Sous l'influence de Wittgenstein qu'il traduit, Imre Kertész se rencontre et se cherche. Qu'est-il devenu ? Qu'est devenu le monde ? C'est en écrivain que Kertész transforme en autant d'illuminations, et surtout en véritables morceaux de survie, ces questions auxquelles se mêlent rêves et souvenirs, choses vues et expériences marquantes."

Citations :

"Le fait que le vide (mon vide intérieur) suscite un sentiment de culpabilité permet peut-être de tirer une conclusion quant au commencement. L'angoisse a précédé la Création ; l'horreur du vide est un état de fait éthique."(p.9)

"Il pleut. D'anciens dirigeants du Parti s'expriment à la télévision. Ils "croyaient" au Parti. Ils croyaient que des "erreurs", "des fautes" s'étaient produites, mais par exemple, ils croyaient que "Staline ne savait rien" de tout cela, etc. Mais n'allez pas croire qu'ils ne mélangeaient pas ces lieux communs avec des faits réels, leur "foi" avec d'authentiques pensées ou sentiments. La leçon qu'on peut entirer est que ces hommes ont consacré leur vie à un mauvais usage du langage." (p.12-13)

"Où que je regarde, je vois cliqueter des prothèses morales, toquer des béquilles morales, rouler des fauteuils moraux. Il ne s'agit pas d'oublier une époque comme on oublie un cauchemar : car ce cauchemar, c'était eux ; s'ils veulent vivre, ils devraient s'oublier eux-mêmes. Et en réalité personne n'a cherché à savoir si, après une longue mort, il était encore possible, encore séduisant de vivre. Qui a déjà ressuscité - non pour en proclamer le miracle mais seulement pour vivoter, fondamentalement pour faire la même chose qu'avant (pour rien) et sans se rendre compte de l'événement de la résurrection ?" (p.13)

"Je" : une fiction dont nous pouvons tout au plus être les coauteurs. "Je est un autre" (Rimbaud)" (p.15)
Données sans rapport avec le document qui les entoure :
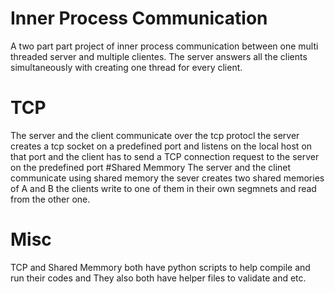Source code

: # Inner Process Communication
A two part part project of inner process communication between one multi threaded server and multiple clientes. The server answers all the clients simultaneously with creating one thread for every client.
# TCP
The server and the client communicate over the tcp protocl the server creates a tcp socket on a predefined port and listens on the local host on that port and the client has to send a TCP connection request to the server on the predefined port
#Shared Memmory
The server and the clinet communicate using shared memory the sever creates two shared memories of A and B the clients write to one of them in their own segmnets and read from the other one.
# Misc
TCP and Shared Memmory both have python scripts to help compile and run their codes and They also both have helper files to validate and etc.
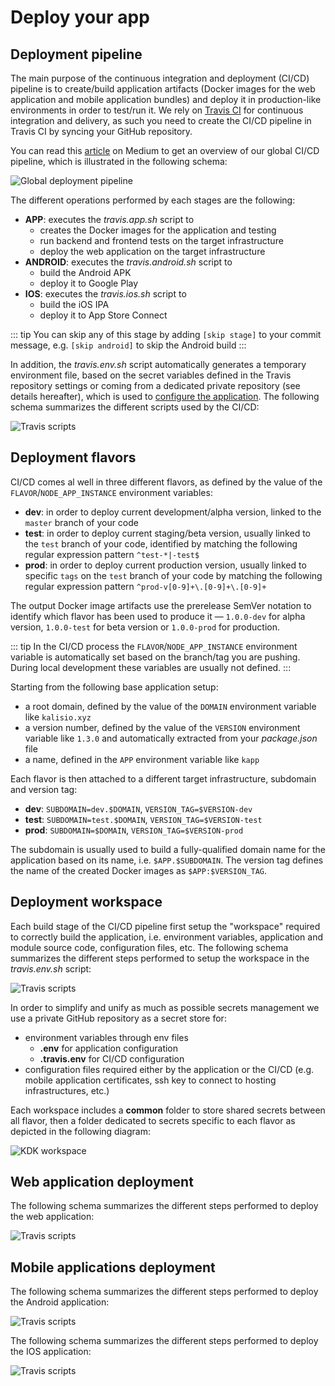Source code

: # Deploy your app

## Deployment pipeline

The main purpose of the continuous integration and deployment (CI/CD) pipeline is to create/build application artifacts (Docker images for the web application and mobile application bundles) and deploy it in production-like environments in order to test/run it. We rely on [Travis CI](https://travis-ci.org) for continuous integration and delivery, as such you need to create the CI/CD pipeline in Travis CI by syncing your GitHub repository.

You can read this [article](https://medium.com/better-programming/why-we-stopped-using-so-called-best-practices-in-our-ci-cd-process-2ff09811f633) on Medium to get an overview of our global CI/CD pipeline, which is illustrated in the following schema:

![Global deployment pipeline](./../../assets/cd-pipeline-global.svg)

The different operations performed by each stages are the following:
* **APP**: executes the *travis.app.sh* script to
  * creates the Docker images for the application and testing
  * run backend and frontend tests on the target infrastructure
  * deploy the web application on the target infrastructure
* **ANDROID**: executes the *travis.android.sh* script to
  * build the Android APK
  * deploy it to Google Play
* **IOS**: executes the *travis.ios.sh* script to
  * build the iOS IPA
  * deploy it to App Store Connect

::: tip
You can skip any of this stage by adding `[skip stage]` to your commit message, e.g. `[skip android]` to skip the Android build
:::

In addition, the *travis.env.sh* script automatically generates a temporary environment file, based on the secret variables defined in the Travis repository settings or coming from a dedicated private repository (see details hereafter), which is used to [configure the application](./configure.md). The following schema summarizes the different scripts used by the CI/CD:

![Travis scripts](./../../assets/cd-pipeline-travis.svg)

## Deployment flavors

CI/CD comes al well in three different flavors, as defined by the value of the `FLAVOR`/`NODE_APP_INSTANCE` environment variables:
* **dev**: in order to deploy current development/alpha version, linked to the `master` branch of your code
* **test**: in order to deploy current staging/beta version, usually linked to the `test` branch of your code, identified by matching the following regular expression pattern `^test-*|-test$`
* **prod**: in order to deploy current production version, usually linked to specific `tags` on the `test` branch of your code by matching the following regular expression pattern `^prod-v[0-9]+\.[0-9]+\.[0-9]+`

The output Docker image artifacts use the prerelease SemVer notation to identify which flavor has been used to produce it —  `1.0.0-dev` for alpha version, `1.0.0-test` for beta version or `1.0.0-prod` for production.

::: tip
In the CI/CD process the `FLAVOR`/`NODE_APP_INSTANCE` environment variable is automatically set based on the branch/tag you are pushing. During local development these variables are usually not defined.
:::

Starting from the following base application setup:
* a root domain, defined by the value of the `DOMAIN` environment variable like `kalisio.xyz`
* a version number, defined by the value of the `VERSION` environment variable like `1.3.0` and automatically extracted from your *package.json* file
* a name, defined in the `APP` environment variable like `kapp`

Each flavor is then attached to a different target infrastructure, subdomain and version tag:
* **dev**: `SUBDOMAIN=dev.$DOMAIN`, `VERSION_TAG=$VERSION-dev`
* **test**: `SUBDOMAIN=test.$DOMAIN`, `VERSION_TAG=$VERSION-test`
* **prod**: `SUBDOMAIN=$DOMAIN`, `VERSION_TAG=$VERSION-prod`

The subdomain is usually used to build a fully-qualified domain name for the application based on its name, i.e. `$APP.$SUBDOMAIN`. The version tag defines the name of the created Docker images as `$APP:$VERSION_TAG`.

## Deployment workspace

Each build stage of the CI/CD pipeline first setup the "workspace" required to correctly build the application, i.e. environment variables, application and module source code, configuration files, etc. The following schema summarizes the different steps performed to setup the workspace in the *travis.env.sh* script:

![Travis scripts](./../../assets/cd-pipeline-env.svg)

In order to simplify and unify as much as possible secrets management we use a private GitHub repository as a secret store for:
* environment variables through env files
  * **.env** for application configuration
  * **.travis.env** for CI/CD configuration
* configuration files required either by the application or the CI/CD (e.g. mobile application certificates, ssh key to connect to hosting infrastructures, etc.)

Each workspace includes a **common** folder to store shared secrets between all flavor, then a folder dedicated to secrets specific to each flavor as depicted in the following diagram:

![KDK workspace](./../../assets/kdk-workspace.png)

## Web application deployment

The following schema summarizes the different steps performed to deploy the web application:

![Travis scripts](./../../assets/cd-pipeline-app.svg)

## Mobile applications deployment

The following schema summarizes the different steps performed to deploy the Android application:

![Travis scripts](./../../assets/cd-pipeline-android.svg)

The following schema summarizes the different steps performed to deploy the IOS application:

![Travis scripts](./../../assets/cd-pipeline-ios.svg)
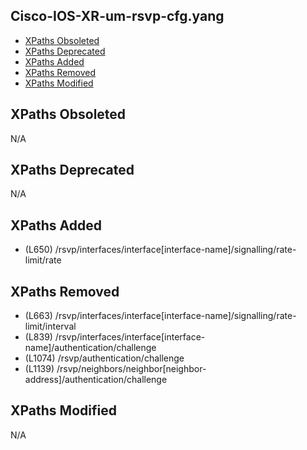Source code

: ## Cisco-IOS-XR-um-rsvp-cfg.yang

- [XPaths Obsoleted](#xpaths-obsoleted)
- [XPaths Deprecated](#xpaths-deprecated)
- [XPaths Added](#xpaths-added)
- [XPaths Removed](#xpaths-removed)
- [XPaths Modified](#xpaths-modified)

## XPaths Obsoleted

N/A

## XPaths Deprecated

N/A

## XPaths Added

- (L650)	/rsvp/interfaces/interface[interface-name]/signalling/rate-limit/rate

## XPaths Removed

- (L663)	/rsvp/interfaces/interface[interface-name]/signalling/rate-limit/interval
- (L839)	/rsvp/interfaces/interface[interface-name]/authentication/challenge
- (L1074)	/rsvp/authentication/challenge
- (L1139)	/rsvp/neighbors/neighbor[neighbor-address]/authentication/challenge

## XPaths Modified

N/A

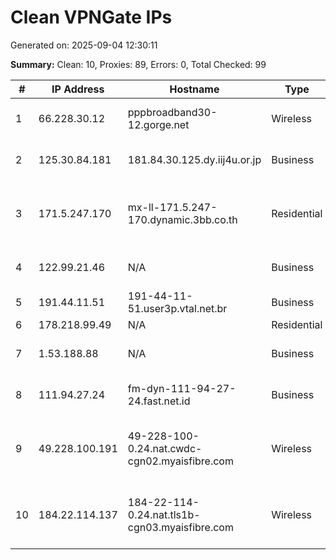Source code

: # Clean VPNGate IPs
Generated on: 2025-09-04 12:30:11

**Summary:** Clean: 10, Proxies: 89, Errors: 0, Total Checked: 99

| # | IP Address | Hostname | Type | Country | Provider |
|---|------------|----------|------|---------|----------|
| 1 | 66.228.30.12 | pppbroadband30-12.gorge.net | Wireless | US | Gorge Networks Inc. |
| 2 | 125.30.84.181 | 181.84.30.125.dy.iij4u.or.jp | Business | JP | Internet Initiative Japan Inc. |
| 3 | 171.5.247.170 | mx-ll-171.5.247-170.dynamic.3bb.co.th | Residential | TH | Triple T Broadband Public Company Limited |
| 4 | 122.99.21.46 | N/A | Business | TW | Hoshin Multimedia Center Inc. |
| 5 | 191.44.11.51 | 191-44-11-51.user3p.vtal.net.br | Business | BR | V tal |
| 6 | 178.218.99.49 | N/A | Residential | RU | MTS PJSC |
| 7 | 1.53.188.88 | N/A | Business | VN | FPT Telecom Company |
| 8 | 111.94.27.24 | fm-dyn-111-94-27-24.fast.net.id | Business | ID | Linknet-Fastnet ASN |
| 9 | 49.228.100.191 | 49-228-100-0.24.nat.cwdc-cgn02.myaisfibre.com | Wireless | TH | ADVANCED WIRELESS NETWORK COMPANY LIMITED |
| 10 | 184.22.114.137 | 184-22-114-0.24.nat.tls1b-cgn03.myaisfibre.com | Wireless | TH | ADVANCED WIRELESS NETWORK COMPANY LIMITED |
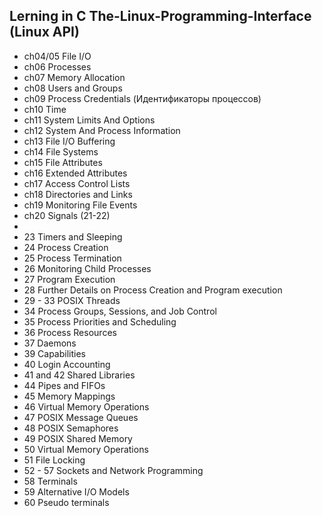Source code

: ## Lerning in C The-Linux-Programming-Interface (Linux API)

- ch04/05 File I/O
- ch06 Processes
- ch07 Memory Allocation
- ch08 Users and Groups
- ch09 Process Credentials (Идентификаторы процессов)
- ch10 Time
- ch11 System Limits And Options 
- ch12 System And Process Information
- ch13 File I/O Buffering
- ch14 File Systems
- ch15 File Attributes
- ch16 Extended Attributes
- ch17 Access Control Lists
- ch18 Directories and Links
- ch19 Monitoring File Events
- ch20 Signals (21-22)
- 
- 23 Timers and Sleeping
- 24 Process Creation
- 25 Process Termination
- 26 Monitoring Child Processes 
- 27 Program Execution
- 28 Further Details on Process Creation and Program execution
- 29 - 33 POSIX Threads
- 34 Process Groups, Sessions, and Job Control
- 35 Process Priorities and Scheduling
- 36 Process Resources
- 37 Daemons
- 39 Capabilities
- 40 Login Accounting
- 41 and 42 Shared Libraries
- 44 Pipes and FIFOs
- 45 Memory Mappings
- 46 Virtual Memory Operations
- 47 POSIX Message Queues
- 48 POSIX Semaphores
- 49 POSIX Shared Memory
- 50 Virtual Memory Operations
- 51 File Locking
- 52 - 57 Sockets and Network Programming
- 58 Terminals
- 59 Alternative I/O Models
- 60 Pseudo terminals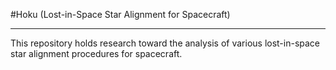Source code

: #Hoku (Lost-in-Space Star Alignment for Spacecraft)

------
This repository holds research toward the analysis of various lost-in-space star alignment procedures for spacecraft.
A la question idiote : "Voyez-vous une différence entre le fascisme et le communisme ?" on pourrait donner cette brève réponse : le communisme est une utopie, le fascisme est une pratique - le parti et le pouvoir sont ce qui les réunit et font du communisme une pratique fasciste." (p.125)

A propos de la passion du Christ : "Les pères ont condamné l'enfant à mort. Cela, personne ne s'en est jamais remis." (p.131)

(...) Si la raison prend la place de la vie spirituelle, alors commencera le déclin dont la raison sera finalement victime." (p.139)

"On peut éprouver en un seul jour toutes les affres de l'enfer ; cela ne demande pas plus de temps." (Wittgenstein cité p.145 par I'auteur)

"Notre amour était comme un enfant sourd-muet qui court, le visage rieur et les bras tendus, mais dont le visage se tord lentement dans un sanglot parce que personne ne le comprend et qu'il ne trouve pas le but de sa course." (p.149)

Du même auteur :

Kaddish pour l'enfant qui ne naîtra pas, Actes Sud, 1995

Etre sans destin, Actes Sud, 1998

Mon avis :

Quelle est la dose d'enfer qu'un homme peut supporter sans en mourir ? Peut-il y avoir une culture après Auschwitz ? Y a-t-il une culture d'Auschwitz ? Qu'est-ce qu'être juif ? Comment un rescapé peut-il échapper à "l'humiliation de la survie" ? Doit-il témoigner ? De quoi ? Comment ? Pour qui ?

Comment peut-on supporter de passer quasiment du jour au lendemain de l'obscurité totale à la notoriété mondiale ?

Dans cette chronique d'une "métamorphose", rédigée de 1991 à 1995, dont le titre est un hommage à Franz Kafka, Imre Kertész s'efforce de "chercher à comprendre"... 

"Hannah Arendt affirme que tous ses écrits ont une seule raison d'être : comprendre quelque chose. Mais elle nous laisse avec l'opacité du mot "comprendre". Comprendre, cela signifie en réalité prendre en possession (sinon, ce ne serait pas si important)."